Le mois de la littérature latino-américaine

Aujourd’hui débute le mois Latino – Américain chez Inganmic, j’ai choisi de le démarrer en couleurs.

Place aux artistes :

Premier pays : l’Uruguay

Joaquin Torres Garcia , Peintre uruguayen né à Montevideo, en 1874, d’une mère uruguayenne et d’un père catalan Joaquín Torres García a dix-sept ans lorsqu’il débarque à Barcelone, où il s’initie à la peinture murale. Il se rend en 1910 en Belgique et en France, avant de revenir à Barcelone, où il exécute deux ans plus tard plusieurs fresques au palais de la Diputacíon et à l’église San Augustin. Jusqu’au début des années 1920, pendant ce qui constituera la première période de son œuvre, l’artiste, à travers d’importants murales, s’affirme comme un représentant éminent du noucentisme, ce mouvement catalan d’inspiration idéaliste et néo-classique qu’il décline à travers de grandes fresques, dans un esprit proche des figures de Puvis de Chavannes.
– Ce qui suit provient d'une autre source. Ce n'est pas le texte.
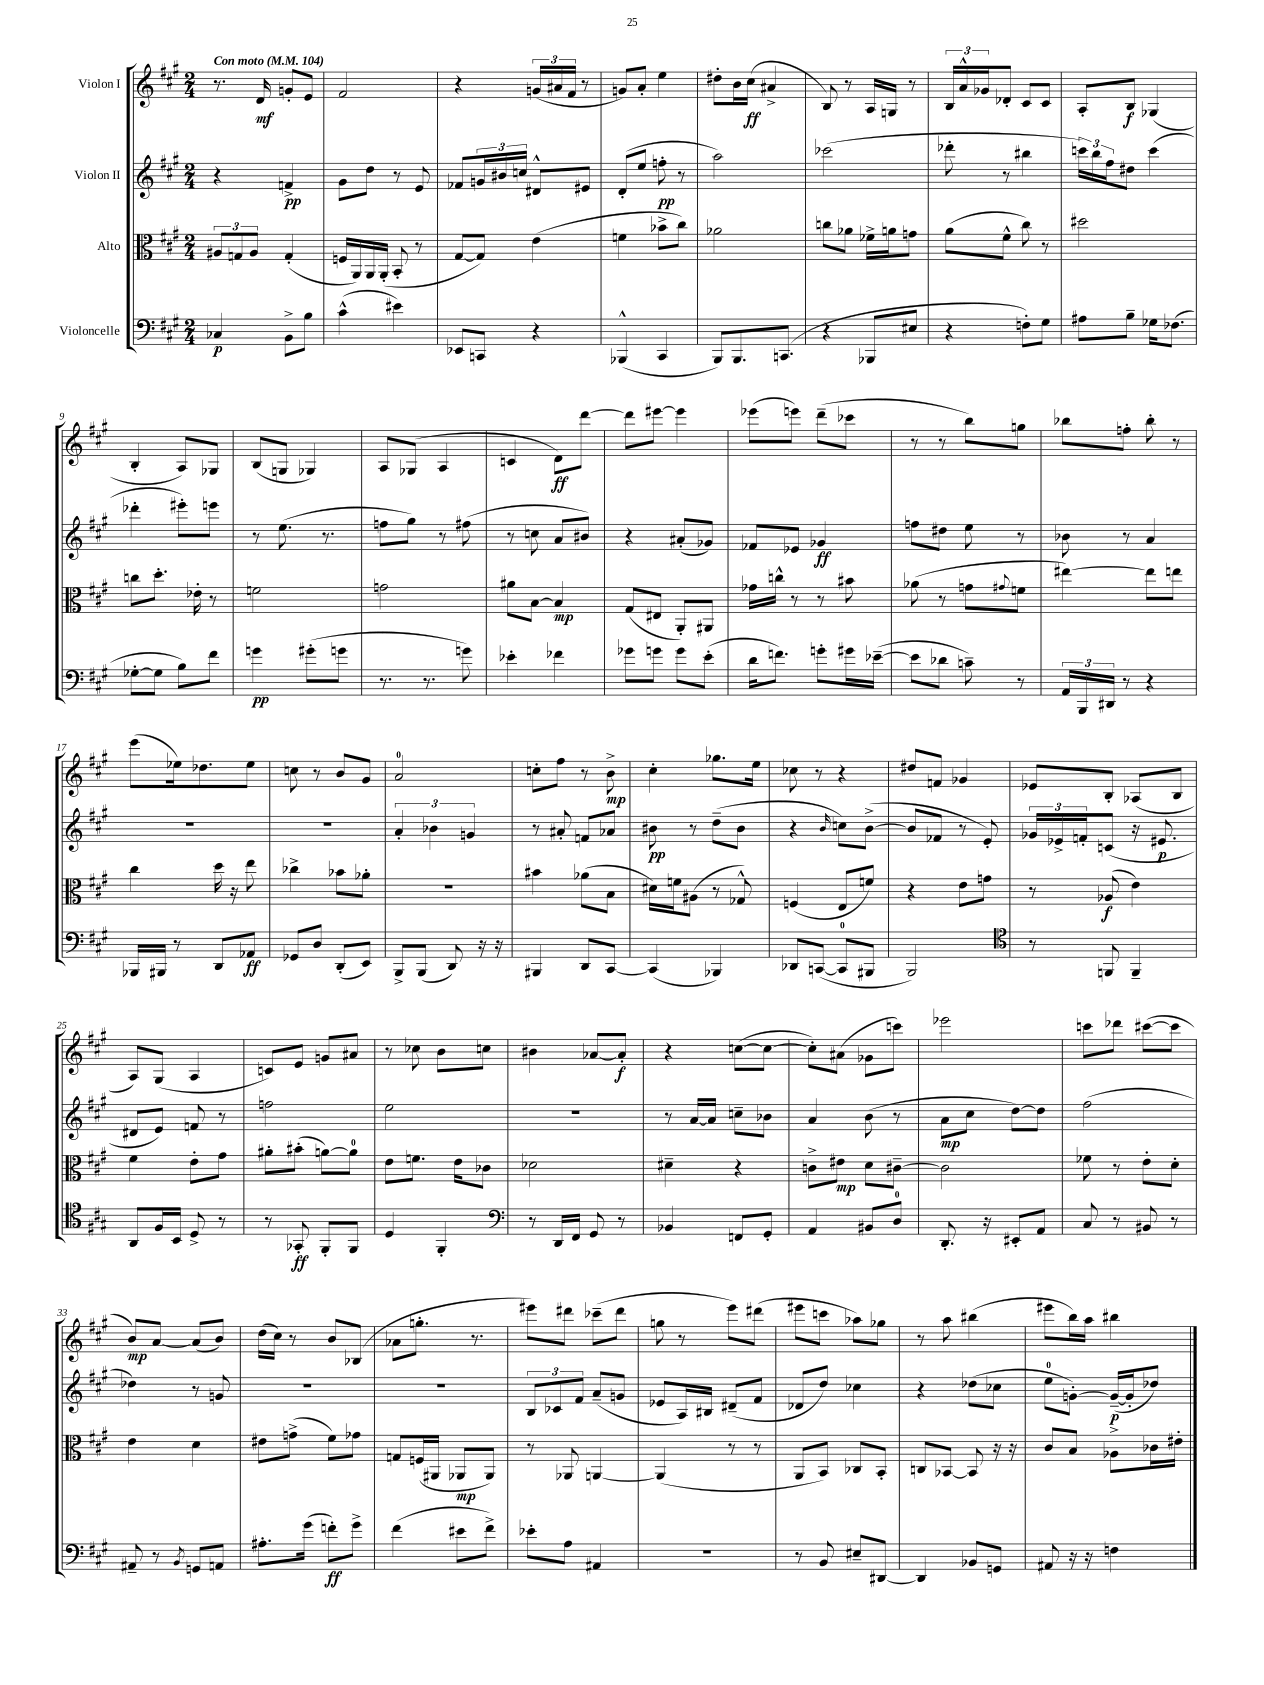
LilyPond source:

<<
\new StaffGroup <<
\new Staff = "s0" \with { instrumentName = "Violon I" } {
    \clef treble \key a \major \numericTimeSignature \time 2/4 \tempo "Con moto" 4 = 104
    r8. d'16\mf g'8-. e'8 |
    fis'2 |
    r4 \tuplet 3/2 { g'16( ais'16 fis'16 } r8 |
    g'8) a'8-. e''4 |
    dis''8-. b'16 cis''16\ff( ais'4-> |
    b8) r8 a16 g16 r8 |
    \tuplet 3/2 { b16 a'16-^ ges'16 } des'8-. cis'8 cis'8 |
    a8-. b8\f ges4( |
    b4-. a8) ges8 |
    b8( g8 ges4) |
    a8 ges8( a4 |
    c'4 d'8\ff) d'''8~ |
    d'''8 eis'''8~ eis'''4 |
    ees'''8( e'''8) d'''8--( ces'''8 |
    r8 r8 b''8) g''8 |
    bes''8 f''8-. bes''8-. r8 |
    e'''8( ees''16) des''8. ees''8 |
    c''8 r8 b'8 gis'8 |
    a'2-0 |
    c''8-. fis''8 r8 b'8->\mp |
    cis''4-. ges''8. e''16 |
    ces''8 r8 r4 |
    dis''8 f'8 ges'4 |
    ees'8 b8-. aes8( b8 |
    a8) gis8( a4 |
    c'8) e'8 g'8 ais'8 |
    r8 ces''8 b'8 c''8 |
    bis'4 aes'8~ aes'8-.\f |
    r4 c''8~( c''8~ |
    c''8-.) ais'8( ges'8 c'''8) |
    ees'''2 |
    c'''8 des'''8 cis'''8~( cis'''8 |
    b'8\mp) a'8~ a'8( b'8) |
    d''16( cis''16) r8 b'8 bes8( |
    aes'8 g''8.-. r8. |
    eis'''8) dis'''8 ces'''8--( dis'''8 |
    g''8 r8 e'''8) dis'''8( |
    eis'''8 c'''8 aes''8) ges''8 |
    r8 a''8 bis''4( |
    eis'''8 b''16) a''16 bis''4 \bar "|." |
}
\new Staff = "s1" \with { instrumentName = "Violon II" } {
    \clef treble \key a \major \numericTimeSignature \time 2/4
    r4 f'4->\pp |
    gis'8 d''8 r8 e'8 |
    fes'8 \tuplet 3/2 { g'16 bis'16 c''16 } dis'8-^ eis'8 |
    d'8-.( e''8 f''8-.\pp r8 |
    a''2) |
    ces'''2( |
    des'''8-. r8 bis''4 |
    \tuplet 3/2 { c'''16) b''16 fis''16 } dis''8 c'''4( |
    des'''4-. eis'''8-.) e'''8 |
    r8 e''8.( r8. |
    f''8 gis''8) r8 fis''8( |
    r8 c''8 a'8 bis'8) |
    r4 ais'8-.( ges'8) |
    fes'8 ees'8 ges'4\ff |
    f''8 dis''8 e''8 r8 |
    bes'8 r8 a'4 |
    R2 |
    R2 |
    \tuplet 3/2 { a'4-. bes'4 g'4 } |
    r8 ais'8-. f'8 aes'8 |
    bis'8\pp r8 d''8--( bis'8 |
    r4 \grace { b'16 } c''8) b'8~->( |
    b'8 fes'8 r8 e'8-.) |
    \tuplet 3/2 { ges'16 ees'16-> f'16-. } c'8( r16 eis'8.\p |
    dis'8 e'8) f'8 r8 |
    f''2 |
    e''2 |
    R2 |
    r8 a'16~ a'16 c''8-- bes'8 |
    a'4 b'8( r8 |
    a'8\mp cis''8 d''8~) d''8 |
    fis''2( |
    des''4) r8 g'8 |
    r2 |
    R2 |
    \tuplet 3/2 { b8 ces'8 fis'8 } a'8--( g'8 |
    ees'8 a16) bis16 dis'8--( fis'8 |
    des'8 d''8) ces''4 |
    r4 des''8( ces''8 |
    e''8-0 g'8~-.) g'16~--\p( g'16-. des''8) \bar "|." |
}
\new Staff = "s2" \with { instrumentName = "Alto" } {
    \clef alto \key a \major \numericTimeSignature \time 2/4
    \tuplet 3/2 { ais8 g8 ais8 } g4-.( |
    f16 a,16) a,16 a,16-.( b,8-. r8 |
    gis8~ gis8) e'4( |
    f'4 bes'8-> cis''8) |
    aes'2 |
    c''8 aes'8 fes'16-> a'16 g'8 |
    a'8( fis'8-^ cis''8) r8 |
    dis''2 |
    c''8 d''8.-. ees'16-. r8 |
    f'2 |
    g'2 |
    ais'8 b8~ b4\mp |
    gis8( eis8 a,8-.) ais,8 |
    ges'16 c''16-^ r8 r8 bis'8 |
    aes'8( r8 g'8 \appoggiatura { gis'8 } f'8 |
    eis''4~) eis''8 e''8 |
    cis''4 d''16 r16 e''8 |
    ces''4-> bes'8 aes'8-. |
    R2 |
    bis'4 aes'8( b8 |
    dis'16) f'16 ais8( r8 ges8-^) |
    f4( e8 f'8) |
    r4 e'8 g'8 |
    r8 aes8\f( e'4) |
    fis'4 e'8-. gis'8 |
    ais'8-. bis'8-.( a'8~) a'8-0 |
    e'8 f'8. e'16 ces'8 |
    des'2 |
    dis'4-- r4 |
    c'8-> eis'8\mp d'8 cis'8~-- |
    cis'2 |
    fes'8 r8 e'8-. d'8-. |
    e'4 d'4 |
    eis'8 g'8->( fis'8) ges'8 |
    g8 f16( ais,16 aes,8\mp aes,8) |
    r8 aes,8 a,4~ |
    a,4( r8 r8 |
    a,8 b,8) ces8 b,8-. |
    c8 bes,8~ bes,8 r16 r16 |
    cis'8 b8 aes8-> ces'16 eis'16-. \bar "|." |
}
\new Staff = "s3" \with { instrumentName = "Violoncelle" } {
    \clef bass \key a \major \numericTimeSignature \time 2/4
    ces4\p b,8-> b8 |
    cis'4-^( eis'4) |
    ees,8 c,8 r4 |
    bes,,4-^( cis,4 |
    b,,8) b,,8. c,8.( |
    r4 bes,,8 eis8 |
    r4 f8-.) gis8 |
    ais8 b8-- ges16 fes8.( |
    ges8~-. ges8 b8) fis'8 |
    g'4\pp gis'8-.( g'8 |
    r8. r8. g'8) |
    ees'4-. fes'4 |
    ges'8 g'8 g'8 e'8-.( |
    d'16 f'8.) g'8-. gis'16 ees'16~--( |
    ees'8 des'8 c'8--) r8 |
    \tuplet 3/2 { a,16 b,,16 dis,16 } r8 r4 |
    bes,,16 bis,,16 r8 d,8 aes,8\ff |
    ges,8 d8 d,8-.( e,8) |
    b,,8-> b,,8( d,8) r16 r16 |
    bis,,4 d,8 cis,8~ |
    cis,4( bes,,4) |
    des,8 c,8~( c,8-0 bis,,8 |
    b,,2) |
    \clef tenor r8 f,8 f,4-- |
    a,8 fis16 b,16 d8-> r8 |
    r8 ges,8-.\ff fis,8-. fis,8 |
    d4 fis,4-. |
    \clef bass r8 d,16 fis,16 gis,8 r8 |
    bes,4 f,8 gis,8-. |
    a,4 bis,8 d8-0 |
    d,8.-. r16 eis,8-. a,8 |
    cis8 r8 bis,8 r8 |
    ais,8-- r8 \acciaccatura { b,8 } g,8 a,8 |
    ais8.-. gis'16( f'8-.\ff) gis'8-> |
    fis'4( eis'8 fis'8->) |
    ees'8-. a8 ais,4 |
    R2 |
    r8 b,8 eis8-- dis,8~ |
    dis,4 bes,8 g,8 |
    ais,8 r16 r16 f4 \bar "|." |
}
>>
>>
Ensuite, il n’aura de cesse de bouger. Il retourne en Uruguay, dans sa ville natale, puis s’installe pendant deux ans à New York, avant de repartir, en 1922, pour Madrid, Bruxelles et d’autres capitales européennes. En Italie, il découvre le futurisme, avant de se fixer – pour un temps – à Paris, en 1925. Dans la capitale des arts, où il demeurera jusqu’en 1934, il est partie prenante de l’aventure tumultueuse des avant-gardes européennes. Il s’écarte un peu de la figuration pour se tourner vers l’art abstrait. Dès son arrivée, il expose au Salon d’automne. Cinq ans plus tard, il fonde avec Michel Seuphor, critique d’art spécialiste de l’abstraction, le mouvement Cercle et Carré, ainsi que la revue du même nom, et participe, avec les autres membres du groupe, à sa première exposition internationale. En 1932, il décide de rejoindre Montevideo pour un retour définitif au pays ; il y mourra en 1949 – manière de boucler la boucle avec d’incessantes lignes de fuite, des points de rupture et virages à angle droit qui ressemblent un peu à sa manière de peindre.